### Selected text
****

Thank you for reading, and I will definitely post some pics of my cat when I figure it out.


----------



## Yulia (Jun 5, 2012)

Monkey (ginger tabby) and our dearly missed girl Buffy


----------



## MrsWho? (Jun 5, 2012)

So sorry for the loss of your little kitty.


----------



## Yulia (Jun 5, 2012)

*Our cats still together*

Our kitties were never friends, and we always tried to catch the moments when they were close


----------



## marie73 (Jul 12, 2006)

That's one of the cutest pictures ever! Black cats and ginger cats are so special.


----------



## Yulia (Jun 5, 2012)

Thank you!


----------



## shan841 (Jan 19, 2012)

so cute! i love how buffy is just poking her head out from under the automan. So sorry for your loss


----------



## Yulia (Jun 5, 2012)

Thank you, Buffy loved it there because Monkey was too big to get under there, and she could have her peace and quiet


----------



## KE8 (Jun 8, 2012)

What a cute picture. I'm sorry for your loss.


----------



## Mitts & Tess (Sep 4, 2004)

Ive always said Orange kitties are the solid citizens of the cat world. They are so special. Your photo was fabulous. I totally loved it. Buffy looked like a total cutie. That photo should be in a photo contest. You can read so much into it! Arent cats a Kick! cats bring such joy. Then leave with a piece of our hearts. to be given back when we meet them again on the other side.

Im so sorry for your loss.


----------



## Jan Rebecca (Oct 14, 2010)

Sorry for your loss - love the picture - such pretty cats!


----------



## Tammy74 (Jun 14, 2012)

I had a cat named 'monkey' as well growing up. She was the scrawny little runt of the litter, who lived to nearly 20 years old!


----------

****

### Action item a
In the cat forum thread, how long did Tammy74's childhood cat named Monkey live?
The cat forum thread and the records that follow it are unrelated and should be treated separately.

****

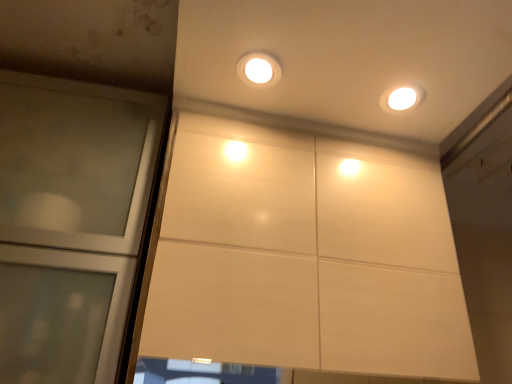
Locate an element on the screen. The image size is (512, 384). matte white light fixture at upper center is located at coordinates (258, 70).

Image resolution: width=512 pixels, height=384 pixels. Describe the element at coordinates (258, 70) in the screenshot. I see `matte white light fixture at upper center` at that location.

What do you see at coordinates (72, 213) in the screenshot? I see `transparent glass door at left` at bounding box center [72, 213].

This screenshot has width=512, height=384. I want to click on transparent glass door at left, so click(72, 213).

This screenshot has height=384, width=512. In order to click on matte white light fixture at upper center in this screenshot , I will do `click(258, 70)`.

Can you confirm if transparent glass door at left is positioned to the left of matte white light fixture at upper center?

Correct, you'll find transparent glass door at left to the left of matte white light fixture at upper center.

Relative to matte white light fixture at upper center, is transparent glass door at left in front or behind?

Visually, transparent glass door at left is located in front of matte white light fixture at upper center.

Is point (59, 178) positioned behind point (262, 70)?

Yes, point (59, 178) is behind point (262, 70).

From the image's perspective, is transparent glass door at left on matte white light fixture at upper center?

No, from the image's perspective, transparent glass door at left is not over matte white light fixture at upper center.

From a real-world perspective, is transparent glass door at left physically below matte white light fixture at upper center?

Yes, from a real-world perspective, transparent glass door at left is below matte white light fixture at upper center.

Which of these two, transparent glass door at left or matte white light fixture at upper center, is wider?

Wider between the two is transparent glass door at left.

Is transparent glass door at left taller or shorter than matte white light fixture at upper center?

transparent glass door at left is taller than matte white light fixture at upper center.

Which of these two, transparent glass door at left or matte white light fixture at upper center, is bigger?

Bigger between the two is transparent glass door at left.

Would you say transparent glass door at left contains matte white light fixture at upper center?

No, matte white light fixture at upper center is located outside of transparent glass door at left.

Is transparent glass door at left next to matte white light fixture at upper center?

No.

Is transparent glass door at left positioned with its back to matte white light fixture at upper center?

No, transparent glass door at left's orientation is not away from matte white light fixture at upper center.

How different are the orientations of transparent glass door at left and matte white light fixture at upper center in degrees?

The angle between the facing direction of transparent glass door at left and the facing direction of matte white light fixture at upper center is 3.21 degrees.

Locate an element on the screen. This screenshot has width=512, height=384. door on the left of matte white light fixture at upper center is located at coordinates (72, 213).

Looking at this image, considering the relative positions of matte white light fixture at upper center and transparent glass door at left in the image provided, is matte white light fixture at upper center to the right of transparent glass door at left from the viewer's perspective?

Yes, matte white light fixture at upper center is to the right of transparent glass door at left.

Relative to transparent glass door at left, is matte white light fixture at upper center in front or behind?

matte white light fixture at upper center is behind transparent glass door at left.

Does point (263, 83) come farther from viewer compared to point (49, 319)?

Yes, it is.

From the image's perspective, relative to transparent glass door at left, is matte white light fixture at upper center above or below?

matte white light fixture at upper center is situated higher than transparent glass door at left in the image.

From a real-world perspective, between matte white light fixture at upper center and transparent glass door at left, who is vertically higher?

matte white light fixture at upper center is physically above.

Is matte white light fixture at upper center thinner than transparent glass door at left?

Correct, the width of matte white light fixture at upper center is less than that of transparent glass door at left.

Who is taller, matte white light fixture at upper center or transparent glass door at left?

Standing taller between the two is transparent glass door at left.

Looking at this image, does matte white light fixture at upper center have a larger size compared to transparent glass door at left?

No.

Is matte white light fixture at upper center situated inside transparent glass door at left or outside?

matte white light fixture at upper center is not inside transparent glass door at left, it's outside.

Would you say matte white light fixture at upper center is a long distance from transparent glass door at left?

matte white light fixture at upper center is actually quite close to transparent glass door at left.

From the picture: Is matte white light fixture at upper center facing away from transparent glass door at left?

No, matte white light fixture at upper center's orientation is not away from transparent glass door at left.

How many degrees apart are the facing directions of matte white light fixture at upper center and transparent glass door at left?

3.21 degrees.

How far apart are matte white light fixture at upper center and transparent glass door at left?

16.90 inches.

Where is `door in front of the matte white light fixture at upper center`? door in front of the matte white light fixture at upper center is located at coordinates (72, 213).

Locate an element on the screen. The image size is (512, 384). door that is in front of the matte white light fixture at upper center is located at coordinates (72, 213).

This screenshot has height=384, width=512. I want to click on dot above the transparent glass door at left (from a real-world perspective), so coord(258,70).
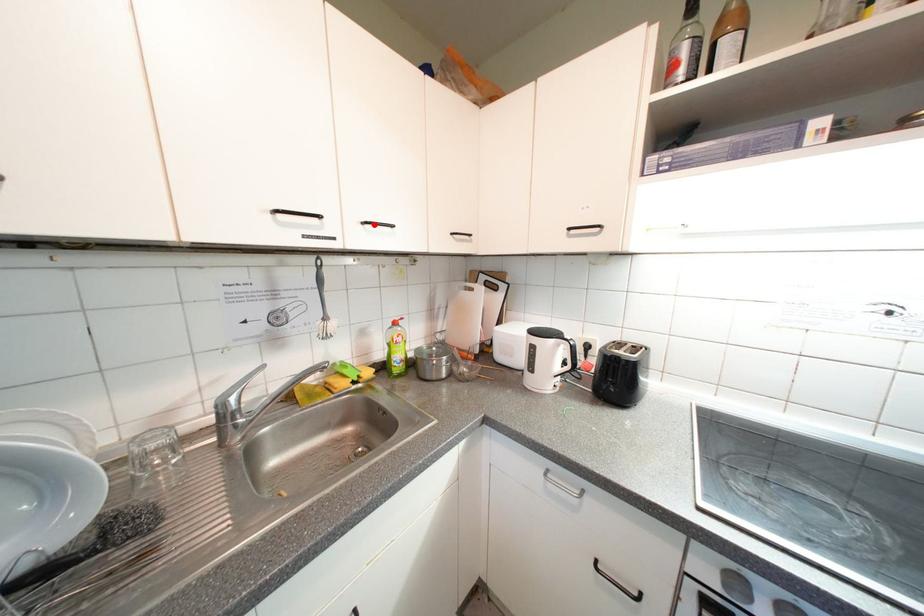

****

### Action item b
Retype everything in the records from the very beginning down to and including the line that contains "Image resolution: width=512", leaving out any pictures.

### Exercise answer a
Nearly 20 years.

### Exercise answer b
Locate an element on the screen. The image size is (512, 384). matte white light fixture at upper center is located at coordinates (258, 70).

Image resolution: width=512 pixels, height=384 pixels. Describe the element at coordinates (258, 70) in the screenshot. I see `matte white light fixture at upper center` at that location.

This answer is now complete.